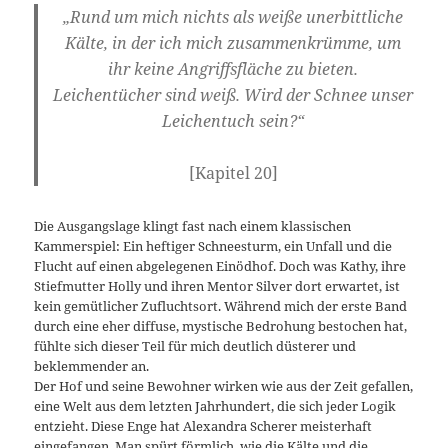
„Rund um mich nichts als weiße unerbittliche
Kälte, in der ich mich zusammenkrümme, um
ihr keine Angriffsfläche zu bieten.
Leichentücher sind weiß. Wird der Schnee unser
Leichentuch sein?“
[Kapitel 20]
Die Ausgangslage klingt fast nach einem klassischen
Kammerspiel: Ein heftiger Schneesturm, ein Unfall und die
Flucht auf einen abgelegenen Einödhof. Doch was Kathy, ihre
Stiefmutter Holly und ihren Mentor Silver dort erwartet, ist
kein gemütlicher Zufluchtsort. Während mich der erste Band
durch eine eher diffuse, mystische Bedrohung bestochen hat,
fühlte sich dieser Teil für mich deutlich düsterer und
beklemmender an.
Der Hof und seine Bewohner wirken wie aus der Zeit gefallen,
eine Welt aus dem letzten Jahrhundert, die sich jeder Logik
entzieht. Diese Enge hat Alexandra Scherer meisterhaft
eingefangen. Man spürt förmlich, wie die Kälte und die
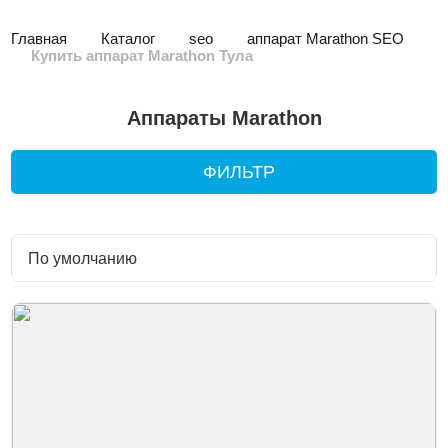
Главная
Каталог
seo
аппарат Marathon SEO
Купить аппарат Marathon Тула
Аппараты Marathon
ФИЛЬТР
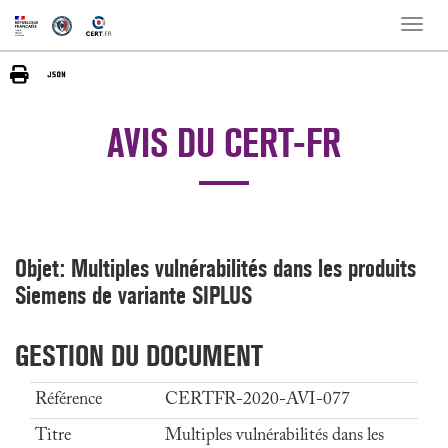
Toggle
naviga
AVIS DU CERT-FR
Objet: Multiples vulnérabilités dans les produits
Siemens de variante SIPLUS
GESTION DU DOCUMENT
Référence
CERTFR-2020-AVI-077
Titre
Multiples vulnérabilités dans les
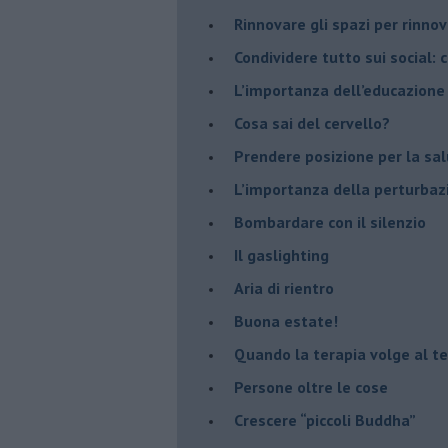
​Rinnovare gli spazi per rinno
​Condividere tutto sui social:
​L’importanza dell’educazione
​Cosa sai del cervello?
Prendere posizione per la sal
L’importanza della perturbaz
​Bombardare con il silenzio
Il gaslighting
Aria di rientro
Buona estate!
​Quando la terapia volge al t
​Persone oltre le cose
​Crescere “piccoli Buddha”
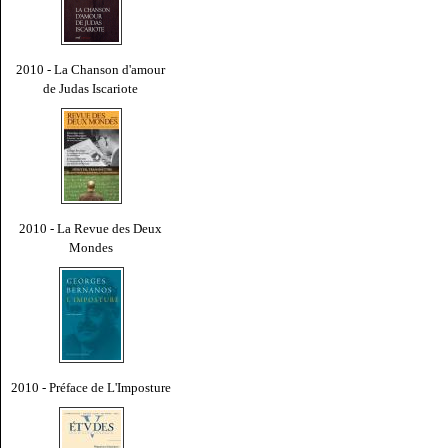
2010 - La Chanson d'amour
de Judas Iscariote
2010 - La Revue des Deux
Mondes
2010 - Préface de L'Imposture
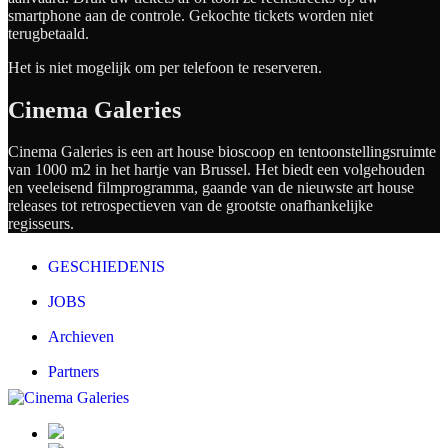
smartphone aan de controle. Gekochte tickets worden niet
terugbetaald.
Het is niet mogelijk om per telefoon te reserveren.
Cinema Galeries
Cinema Galeries is een art house bioscoop en tentoonstellingsruimte
van 1000 m2 in het hartje van Brussel. Het biedt een volgehouden
en veeleisend filmprogramma, gaande van de nieuwste art house
releases tot retrospectieven van de grootste onafhankelijke
regisseurs.
GESCHIEDENIS
JOBS
Archieven
Partners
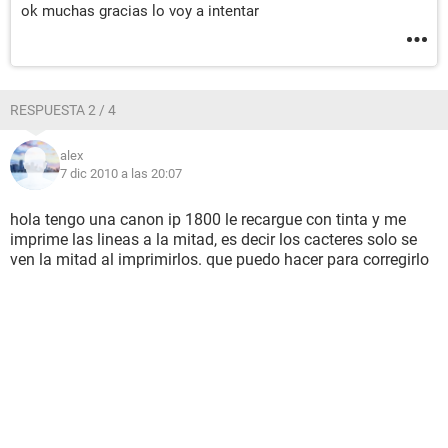
ok muchas gracias lo voy a intentar
RESPUESTA 2 / 4
alex
7 dic 2010 a las 20:07
hola tengo una canon ip 1800 le recargue con tinta y me
imprime las lineas a la mitad, es decir los cacteres solo se
ven la mitad al imprimirlos. que puedo hacer para corregirlo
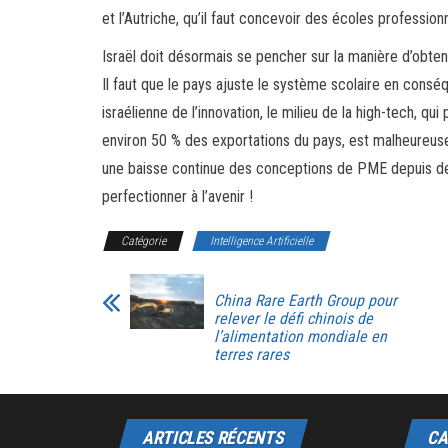
et l’Autriche, qu’il faut concevoir des écoles profession
Israël doit désormais se pencher sur la manière d’obten
Il faut que le pays ajuste le système scolaire en conséq
israélienne de l’innovation, le milieu de la high-tech, q
environ 50 % des exportations du pays, est malheureusem
une baisse continue des conceptions de PME depuis deux
perfectionner à l’avenir !
Catégorie
Intelligence Artificielle
China Rare Earth Group pour
relever le défi chinois de
l’alimentation mondiale en
terres rares
ARTICLES RÉCENTS
CA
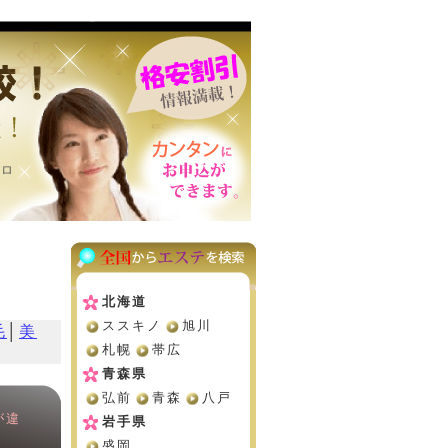
サロ
北海道
ススキノ
旭川
毛
│
美
札幌
帯広
青森県
弘前
青森
八戸
が違
岩手県
盛岡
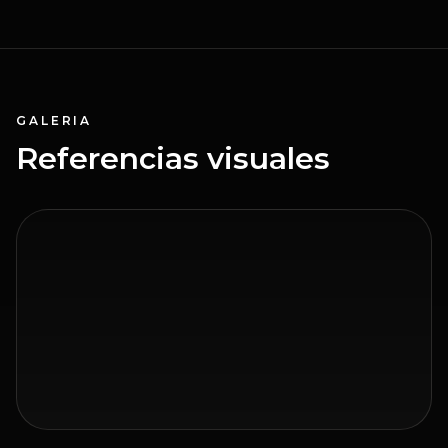
GALERIA
Referencias visuales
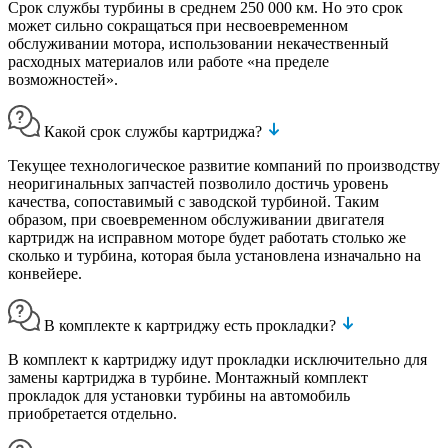
Срок службы турбины в среднем 250 000 км. Но это срок
может сильно сокращаться при несвоевременном
обслуживании мотора, использовании некачественный
расходных материалов или работе «на пределе
возможностей».
Какой срок службы картриджа?
Текущее технологическое развитие компаний по производству
неоригинальных запчастей позволило достичь уровень
качества, сопоставимый с заводской турбиной. Таким
образом, при своевременном обслуживании двигателя
картридж на исправном моторе будет работать столько же
сколько и турбина, которая была установлена изначально на
конвейере.
В комплекте к картриджу есть прокладки?
В комплект к картриджу идут прокладки исключительно для
замены картриджа в турбине. Монтажный комплект
прокладок для установки турбины на автомобиль
приобретается отдельно.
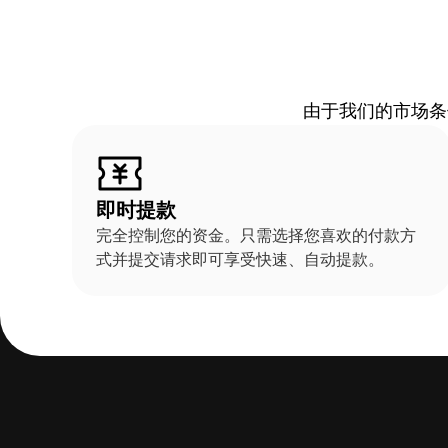
由于我们的市场条
即时提款
完全控制您的资金。只需选择您喜欢的付款方
式并提交请求即可享受快速、自动提款。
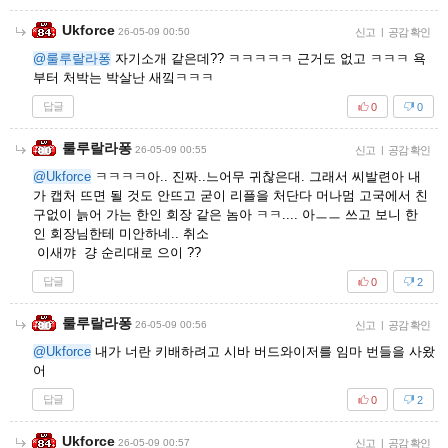
Ukforce
26-05-09 00:50
신고
|
공감 확인
@룰루랄라퐁
자기소개 같은데?? ㅋㅋㅋㅋㅋ 근거도 없고 ㅋㅋㅋ 욕
부터 처박는 박살난 새낔ㅋㅋㅋ
답글
0
0
룰루랄라퐁
26-05-09 00:55
신고
|
공감 확인
@Ukforce
ㅋㅋㅋㅋ아.. 진짜..느어무 귀찮은대. 그래서 씨발련아 내
가 캡처 뜨면 될 것도 안뜨고 굳이 리플을 처단다 머나멈 고국에서 친
구없이 늙어 가는 한인 회장 같은 놈아 ㅋㅋ.... 아ㅡㅡ 쓰고 보니 한
인 회장님한테 미안하네.. 취소
이새꺄 걍 순리대로 으이 ??
답글
0
2
룰루랄라퐁
26-05-09 00:56
신고
|
공감 확인
@Ukforce
내가 너란 키배하려고 시바 버드와이저를 임마 번들을 사왔
어
답글
0
2
Ukforce
26-05-09 00:57
신고
|
공감 확인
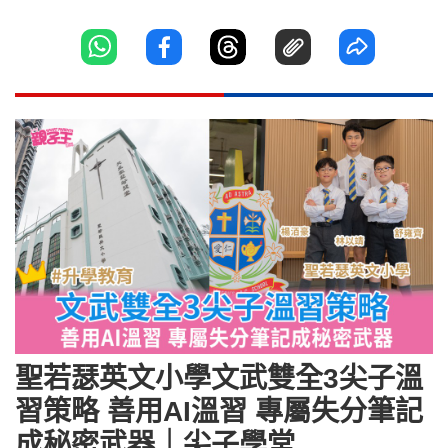
聖若瑟英文小學文武雙全3尖子溫
習策略 善用AI溫習 專屬失分筆記
成秘密武器｜尖子學堂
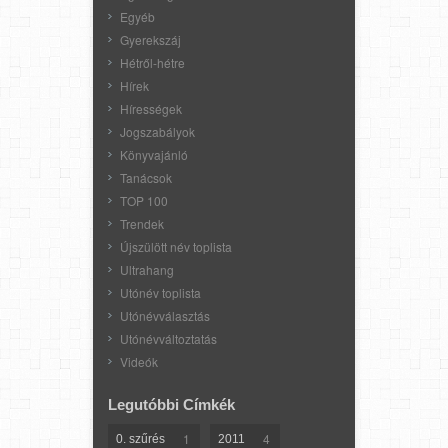
Egyéb
Gyerekszáj
Hétről-hétre
Hírek
Hírességek
Jogszabályok
Könyvajánló
Tanácsok
TOP 100
Trendek
Újszülött név toplista
Ultrahang
Utónév toplista
Utónévválasztás
Utónévváltoztatás
Videók
Legutóbbi Címkék
1
4
0. szűrés
2011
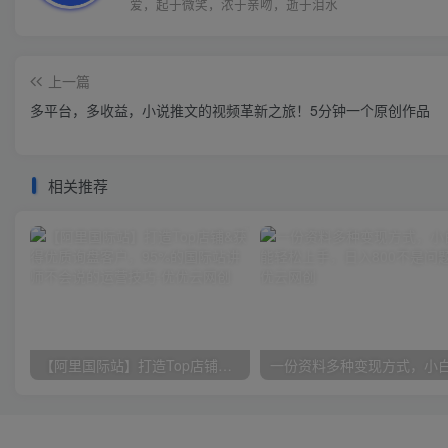
爱，起于微笑，浓于亲吻，逝于泪水
上一篇
多平台，多收益，小说推文的视频革新之旅！5分钟一个原创作品
相关推荐
【阿里国际站】打造Top店铺&获得优质询盘客户，​95%的国际站讲师不会说的运营技巧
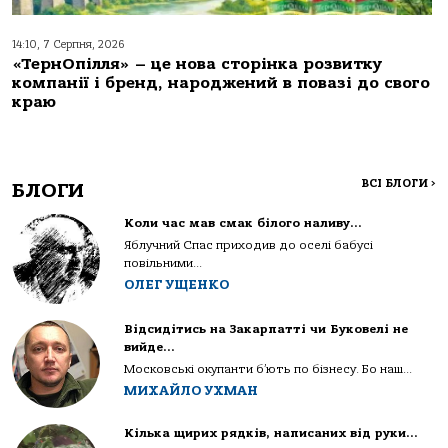
14:10, 7 Серпня, 2026
«ТернОпілля» – це нова сторінка розвитку
компанії і бренд, народжений в повазі до свого
краю
ВСІ БЛОГИ
>
БЛОГИ
Коли час мав смак білого наливу…
Яблучний Спас приходив до оселі бабусі
повільними...
ОЛЕГ УЩЕНКО
Відсидітись на Закарпатті чи Буковелі не
вийде…
Московські окупанти б’ють по бізнесу. Бо наш...
МИХАЙЛО УХМАН
Кілька щирих рядків, написаних від руки…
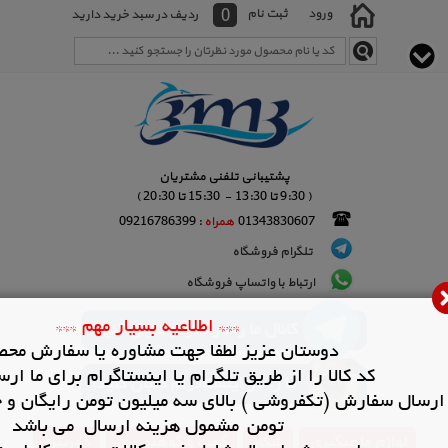
0
ورود
ثبت نام
ردیف در سبد خرید دارید
پشتیبانی تلفنی مشتریان
( 9:30 تا 13:30 - 15:30 تا 20:30 )
01343830607
همراه
: 09216786399
تلگرام فروشگاه
ارتباط با واتساپ فروشگاه
لوازم ماهیگیری
شکار
کمپ و کوهنوردی
دوربین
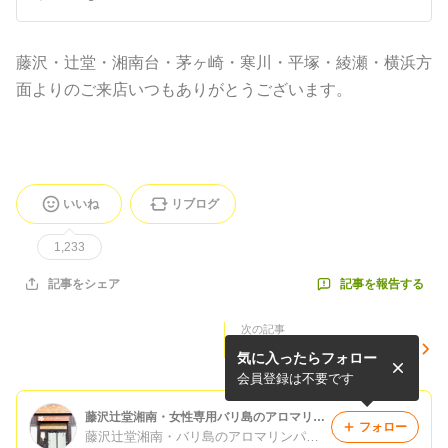
藤沢・辻堂・湘南台・茅ヶ崎・寒川・平塚・綾瀬・横浜方
面よりのご来店いつもありがとうございます。
いいね
リブログ
1,233
記事を報告する
記事をシェア
次の記事
アロマリンパマッサージ
気に入ったらフォロー
会員登録は不要です
藤沢辻堂湘南・女性専用バリ島のアロマリンパマッサージ・ガーデニア
フォロー
藤沢辻堂湘南・バリ島のアロマリンパマッサージ・ガーデニア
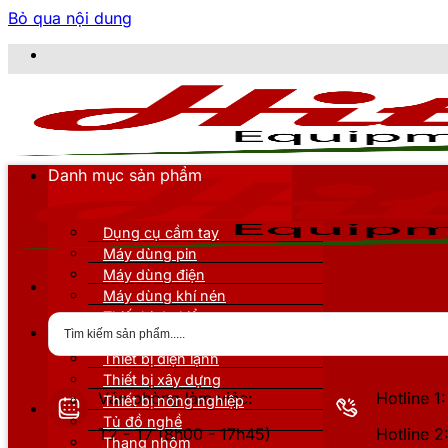
Bỏ qua nội dung
CÔNG TY TNH
Danh mục sản phẩm
Dụng cụ cầm tay
Máy dùng pin
Máy dùng điện
Máy dùng khí nén
Thiết bị đo kiểm
Thiết bị nâng đỡ
Thiết bị điện lạnh
Thiết bị xây dựng
Văn phòng làm việc:
Hotline 
Thiết bị nông nghiệp
Tủ đồ nghề
T2 - T7 (8h00 - 17h45)
Hotline 
Thang nhôm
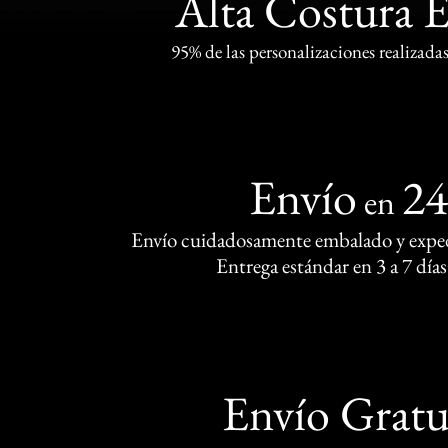
Alta Costura 
95% de las personalizaciones realizadas
Envío
2
en
Envío cuidadosamente embalado y exped
Entrega estándar en 3 a 7 días
Envío Gratu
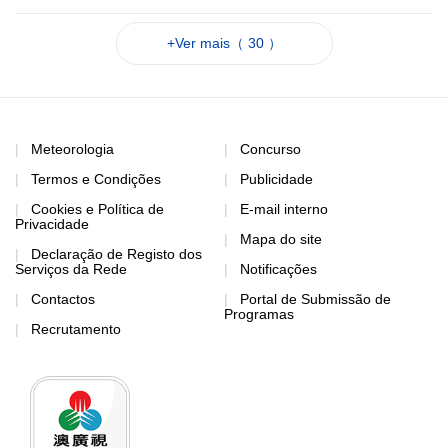
+Ver mais（ 30 ）
Meteorologia
Concurso
Termos e Condições
Publicidade
Cookies e Política de
E-mail interno
Privacidade
Mapa do site
Declaração de Registo dos
Serviços da Rede
Notificações
Contactos
Portal de Submissão de
Programas
Recrutamento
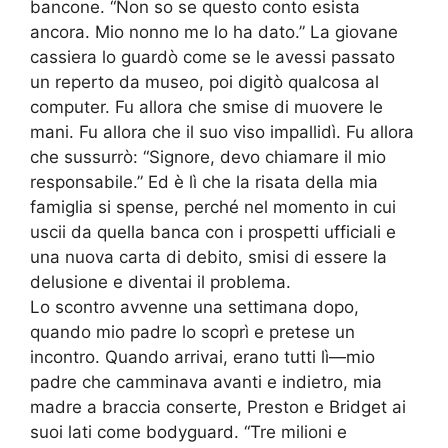
bancone. “Non so se questo conto esista
ancora. Mio nonno me lo ha dato.” La giovane
cassiera lo guardò come se le avessi passato
un reperto da museo, poi digitò qualcosa al
computer. Fu allora che smise di muovere le
mani. Fu allora che il suo viso impallidì. Fu allora
che sussurrò: “Signore, devo chiamare il mio
responsabile.” Ed è lì che la risata della mia
famiglia si spense, perché nel momento in cui
uscii da quella banca con i prospetti ufficiali e
una nuova carta di debito, smisi di essere la
delusione e diventai il problema.
Lo scontro avvenne una settimana dopo,
quando mio padre lo scoprì e pretese un
incontro. Quando arrivai, erano tutti lì—mio
padre che camminava avanti e indietro, mia
madre a braccia conserte, Preston e Bridget ai
suoi lati come bodyguard. “Tre milioni e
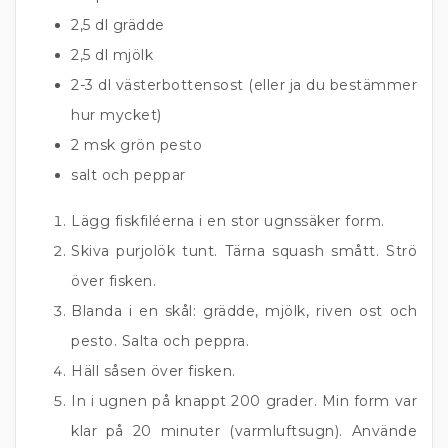
2,5 dl grädde
2,5 dl mjölk
2-3 dl västerbottensost (eller ja du bestämmer
hur mycket)
2 msk grön pesto
salt och peppar
Lägg fiskfiléerna i en stor ugnssäker form.
Skiva purjolök tunt. Tärna squash smått. Strö
över fisken.
Blanda i en skål: grädde, mjölk, riven ost och
pesto. Salta och peppra.
Häll såsen över fisken.
In i ugnen på knappt 200 grader. Min form var
klar på 20 minuter (varmluftsugn). Använde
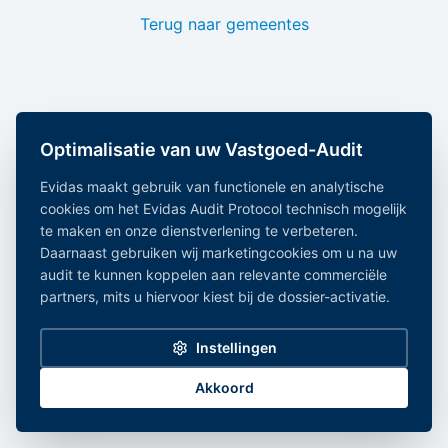
Terug naar gemeentes
Optimalisatie van uw Vastgoed-Audit
Evidas maakt gebruik van functionele en analytische
cookies om het Evidas Audit Protocol technisch mogelijk
te maken en onze dienstverlening te verbeteren.
Daarnaast gebruiken wij marketingcookies om u na uw
audit te kunnen koppelen aan relevante commerciële
partners, mits u hiervoor kiest bij de dossier-activatie.
Instellingen
Akkoord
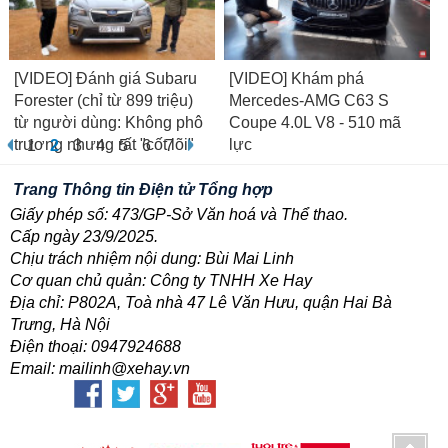
[VIDEO] Đánh giá Subaru
[VIDEO] Khám phá
Forester (chỉ từ 899 triệu)
Mercedes-AMG C63 S
từ người dùng: Không phô
Coupe 4.0L V8 - 510 mã
trương nhưng rất "cốt lõi"
lực
1
2
3
4
5
6
7
Trang Thông tin Điện tử Tổng hợp
Giấy phép số: 473/GP-Sở Văn hoá và Thể thao.
Cấp ngày 23/9/2025.
Chịu trách nhiệm nội dung: Bùi Mai Linh
Cơ quan chủ quản: Công ty TNHH Xe Hay
Địa chỉ: P802A, Toà nhà 47 Lê Văn Hưu, quận Hai Bà
Trưng, Hà Nội
Điện thoại: 0947924688
Email: mailinh@xehay.vn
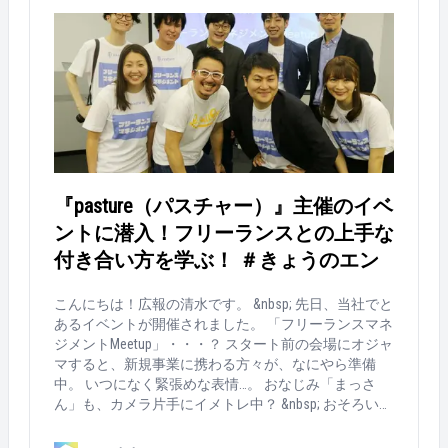
『pasture（パスチャー）』主催のイベ
ントに潜入！フリーランスとの上手な
付き合い方を学ぶ！ ＃きょうのエン
こんにちは！広報の清水です。 &nbsp; 先日、当社でと
あるイベントが開催されました。 「フリーランスマネ
ジメントMeetup」・・・？ スタート前の会場にオジャ
マすると、新規事業に携わる方々が、なにやら準備
中。 いつになく緊張めな表情…。 おなじみ「まっさ
ん」も、カメラ片手にイメトレ中？ &nbsp; おそろいの
Tシャツも気になる！ 今回、開催されたイベントと
は・・・こちら！ &nbsp; &nbsp; 当社の新サービス『p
◇ ◇ ◇
◆ **How to complete this task**: Starting at the first of the lines and ending at the line containing "Stiefmutter Holly und", rewrite them with "Einödhof" changed to "Berghof" and everything else kept the same. Leave the pictures out of the output.

◆ **Result**:
„Rund um mich nichts als weiße unerbittliche
Kälte, in der ich mich zusammenkrümme, um
ihr keine Angriffsfläche zu bieten.
Leichentücher sind weiß. Wird der Schnee unser
Leichentuch sein?“
[Kapitel 20]
Die Ausgangslage klingt fast nach einem klassischen
Kammerspiel: Ein heftiger Schneesturm, ein Unfall und die
Flucht auf einen abgelegenen Berghof. Doch was Kathy, ihre
Stiefmutter Holly und ihren Mentor Silver dort erwartet, ist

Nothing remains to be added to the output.